Targeting drug-delivery nanoparticles to sites of inflammation

将药物输送纳米颗粒靶向炎症部位

• 批准号: 7109581
• 负责人: HENRY Jerrold KAPLAN
• 金额: $ 34.27万
• 依托单位: POTENTIA PHARMACEUTICALS, INC
• 依托单位国家: 美国
• 财政年份: 2006
• 资助国家: 美国
• 起止时间: 2006-07-01 至 2008-06-30
• 项目状态: 已结题
• 来源: https://reporter.nih.gov/project-details/7109581
• 关键词: aging; angiogenesis; birth; blindness; blood vessels; drug delivery systems; emotions; eye; inflammation; lasers; lead; macular degeneration; model; particle; person with disability; selectins; vision

DESCRIPTION (provided by applicant): The purpose of this project is to develop a nanoparticle-based drug delivery system for use in the treatment of the exudative form of aged-related macular degeneration (ARMD). ARMD is the leading cause of blindness for individuals over fifty-five years of age that live in the industrialized world. It affects approximately 10 million people in the US and as many as 30 million worldwide. There are two forms of the disease, both of which cause a loss of central vision. Approximately eighty-five percent of patients have the less severe dry form that produces gradual but rarely complete vision loss. The remaining fifteen percent have the severe wet, or exudative, form that causes rapid, disabling blindness. Wet ARMD is further characterized by choroidal neovascularization (CNV), a growth under the macula of abnormal blood vessels originating from the choroidal capillary bed. Research has linked chronic inflammation to both forms of ARMD. The advent of novel anti-angiogenic agents has enabled pharmaceutical treatment of ARMD but only for the wet form of the disease. These treatments are severely limited by the fact that the drug must be directly injected into the eye. This procedure carries a significant risk of complication and generates understandable issues of patient acceptability. Estimates predict that as many as one half of patients will discontinue treatment because of ocular injection. Thus, there is a clear need for a therapy that either bypasses the need for ocular injection or reduces its frequency. The chitosan-based nanoparticle delivery system we propose to develop intends to meet this need. Successful completion of this Phase I project will result in a prototype nanoparticle that can be injected intravenously and home to inflamed blood vessels in the eye and release an anti-angiogenic agent locally over a period of weeks to months.

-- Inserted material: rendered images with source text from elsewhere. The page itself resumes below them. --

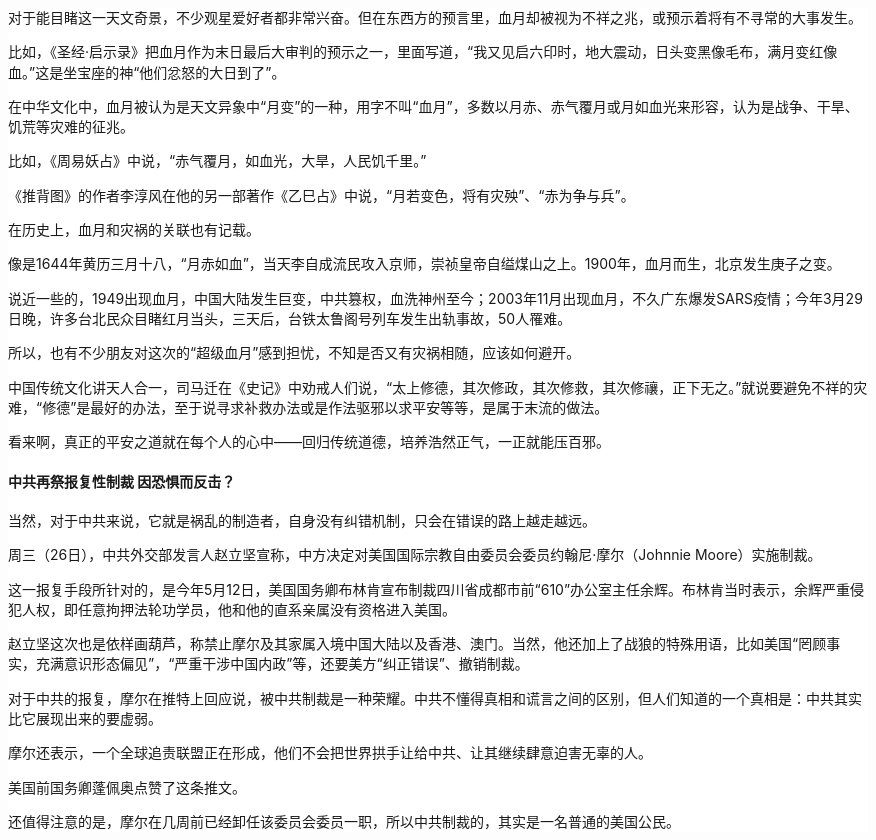 </p>
<p>
 对于能目睹这一天文奇景，不少观星爱好者都非常兴奋。但在东西方的预言里，血月却被视为不祥之兆，或预示着将有不寻常的大事发生。
</p>
<p>
 比如，《圣经‧启示录》把血月作为末日最后大审判的预示之一，里面写道，“我又见启六印时，地大震动，日头变黑像毛布，满月变红像血。”这是坐宝座的神“他们忿怒的大日到了”。
</p>
<p>
 在中华文化中，血月被认为是天文异象中“月变”的一种，用字不叫“血月”，多数以月赤、赤气覆月或月如血光来形容，认为是战争、干旱、饥荒等灾难的征兆。
</p>
<p>
 比如，《周易妖占》中说，“赤气覆月，如血光，大旱，人民饥千里。”
</p>
<p>
 《推背图》的作者李淳风在他的另一部著作《乙巳占》中说，“月若变色，将有灾殃”、“赤为争与兵”。
</p>
<p>
 在历史上，血月和灾祸的关联也有记载。
</p>
<p>
 像是1644年黄历三月十八，“月赤如血”，当天李自成流民攻入京师，崇祯皇帝自缢煤山之上。1900年，血月而生，北京发生庚子之变。
</p>
<p>
 说近一些的，1949出现血月，中国大陆发生巨变，中共篡权，血洗神州至今；2003年11月出现血月，不久广东爆发SARS疫情；今年3月29日晚，许多台北民众目睹红月当头，三天后，台铁太鲁阁号列车发生出轨事故，50人罹难。
</p>
<p>
 所以，也有不少朋友对这次的“超级血月”感到担忧，不知是否又有灾祸相随，应该如何避开。
</p>
<p>
 中国传统文化讲天人合一，司马迁在《史记》中劝戒人们说，“太上修德，其次修政，其次修救，其次修禳，正下无之。”就说要避免不祥的灾难，“修德”是最好的办法，至于说寻求补救办法或是作法驱邪以求平安等等，是属于末流的做法。
</p>
<p>
 看来啊，真正的平安之道就在每个人的心中——回归传统道德，培养浩然正气，一正就能压百邪。
</p>
<h4>
 中共再祭报复性制裁 因恐惧而反击？
</h4>
<p>
 当然，对于中共来说，它就是祸乱的制造者，自身没有纠错机制，只会在错误的路上越走越远。
</p>
<p>
 周三（26日），中共外交部发言人赵立坚宣称，中方决定对美国国际宗教自由委员会委员约翰尼‧摩尔（Johnnie Moore）实施制裁。
</p>
<p>
 这一报复手段所针对的，是今年5月12日，美国国务卿布林肯宣布制裁四川省成都市前“610”办公室主任余辉。布林肯当时表示，余辉严重侵犯人权，即任意拘押法轮功学员，他和他的直系亲属没有资格进入美国。
</p>
<p>
 赵立坚这次也是依样画葫芦，称禁止摩尔及其家属入境中国大陆以及香港、澳门。当然，他还加上了战狼的特殊用语，比如美国“罔顾事实，充满意识形态偏见”，“严重干涉中国内政”等，还要美方“纠正错误”、撤销制裁。
</p>
<p>
 对于中共的报复，摩尔在推特上回应说，被中共制裁是一种荣耀。中共不懂得真相和谎言之间的区别，但人们知道的一个真相是：中共其实比它展现出来的要虚弱。
</p>
<p>
 摩尔还表示，一个全球追责联盟正在形成，他们不会把世界拱手让给中共、让其继续肆意迫害无辜的人。
</p>
<p>
 美国前国务卿蓬佩奥点赞了这条推文。
</p>
<p>
 还值得注意的是，摩尔在几周前已经卸任该委员会委员一职，所以中共制裁的，其实是一名普通的美国公民。
</p>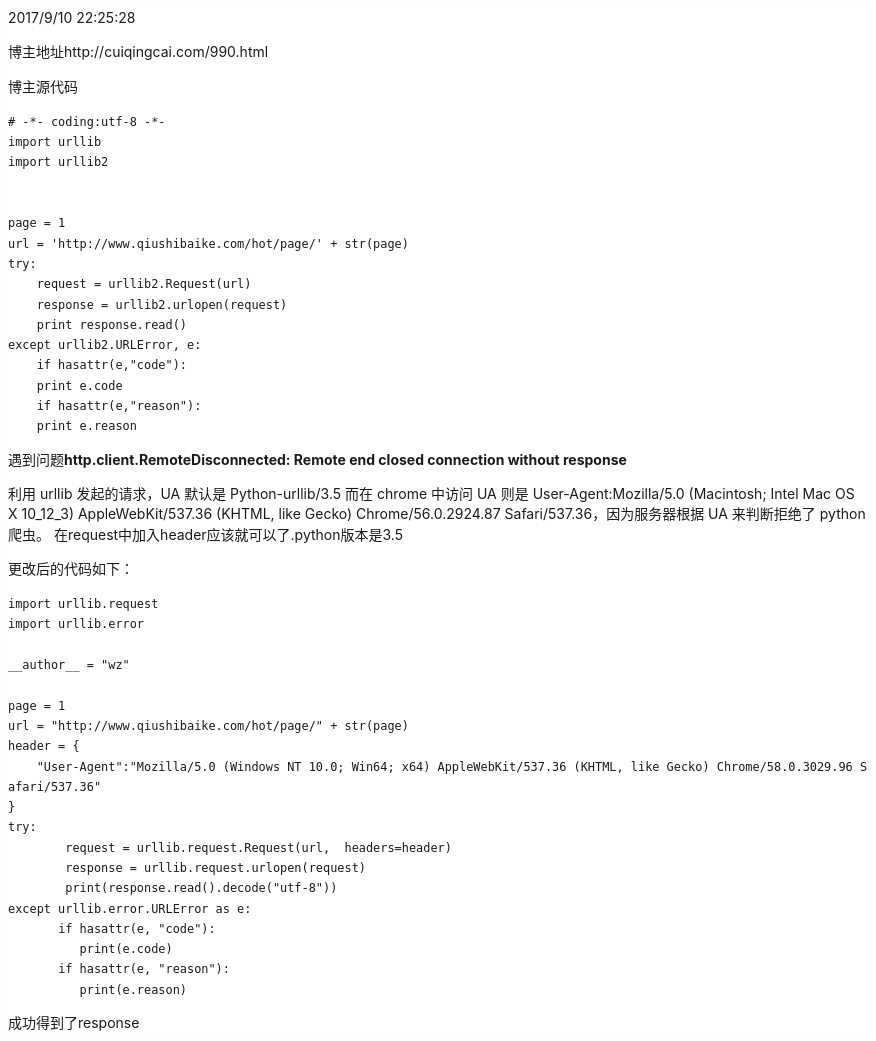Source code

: 2017/9/10 22:25:28  

博主地址http://cuiqingcai.com/990.html

博主源代码

    # -*- coding:utf-8 -*-
    import urllib
    import urllib2
    
    
    page = 1
    url = 'http://www.qiushibaike.com/hot/page/' + str(page)
    try:
        request = urllib2.Request(url)
        response = urllib2.urlopen(request)
        print response.read()
    except urllib2.URLError, e:
        if hasattr(e,"code"):
        print e.code
        if hasattr(e,"reason"):
        print e.reason

遇到问题**http.client.RemoteDisconnected: Remote end closed connection without response**

利用 urllib 发起的请求，UA 默认是 Python-urllib/3.5 而在 chrome 中访问 UA 则是 User-Agent:Mozilla/5.0 (Macintosh; Intel Mac OS X 10_12_3) AppleWebKit/537.36 (KHTML, like Gecko) Chrome/56.0.2924.87 Safari/537.36，因为服务器根据 UA 来判断拒绝了 python 爬虫。
在request中加入header应该就可以了.python版本是3.5

更改后的代码如下：

    import urllib.request
    import urllib.error
    
    __author__ = "wz"
    
    page = 1
    url = "http://www.qiushibaike.com/hot/page/" + str(page)
    header = {
    	"User-Agent":"Mozilla/5.0 (Windows NT 10.0; Win64; x64) AppleWebKit/537.36 (KHTML, like Gecko) Chrome/58.0.3029.96 Safari/537.36"
    }
    try:
        	request = urllib.request.Request(url,  headers=header)
    	    response = urllib.request.urlopen(request)
        	print(response.read().decode("utf-8"))
    except urllib.error.URLError as e:
    	   if hasattr(e, "code"):
    		  print(e.code)
    	   if hasattr(e, "reason"):
    		  print(e.reason)

成功得到了response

描述（由申请人提供）：该项目的目的是开发一种基于纳米颗粒的药物输送系统，用于治疗渗出型老年性黄斑变性（ARMD）。ARMD是工业化国家55岁以上人群失明的主要原因。它影响了美国大约1000万人，全球多达3000万人。这种疾病有两种形式，都会导致中央视力丧失。大约85%的患者有不太严重的干燥形式，导致逐渐但很少完全的视力丧失。剩下的15%是严重的湿型或渗出型，会导致迅速致残的失明。湿性ARMD的进一步特征是脉络膜新生血管（CNV），一种源自脉络膜毛细血管床的异常血管在黄斑下生长。研究已经将慢性炎症与两种形式的ARMD联系起来。新型抗血管生成药物的出现使ARMD的药物治疗成为可能，但仅限于湿型疾病。由于药物必须直接注射到眼睛里，这些治疗方法受到了严重的限制。这种手术有很大的并发症风险，并产生患者可接受性的可理解问题。据估计，多达一半的患者将因眼部注射而停止治疗。因此，显然需要一种绕过眼部注射或减少其频率的治疗方法。我们拟开发的壳聚糖基纳米颗粒输送系统就是为了满足这一需求。第一阶段项目的成功完成将产生一种纳米颗粒原型，可以静脉注射到眼睛发炎的血管中，并在几周到几个月的时间内局部释放抗血管生成剂。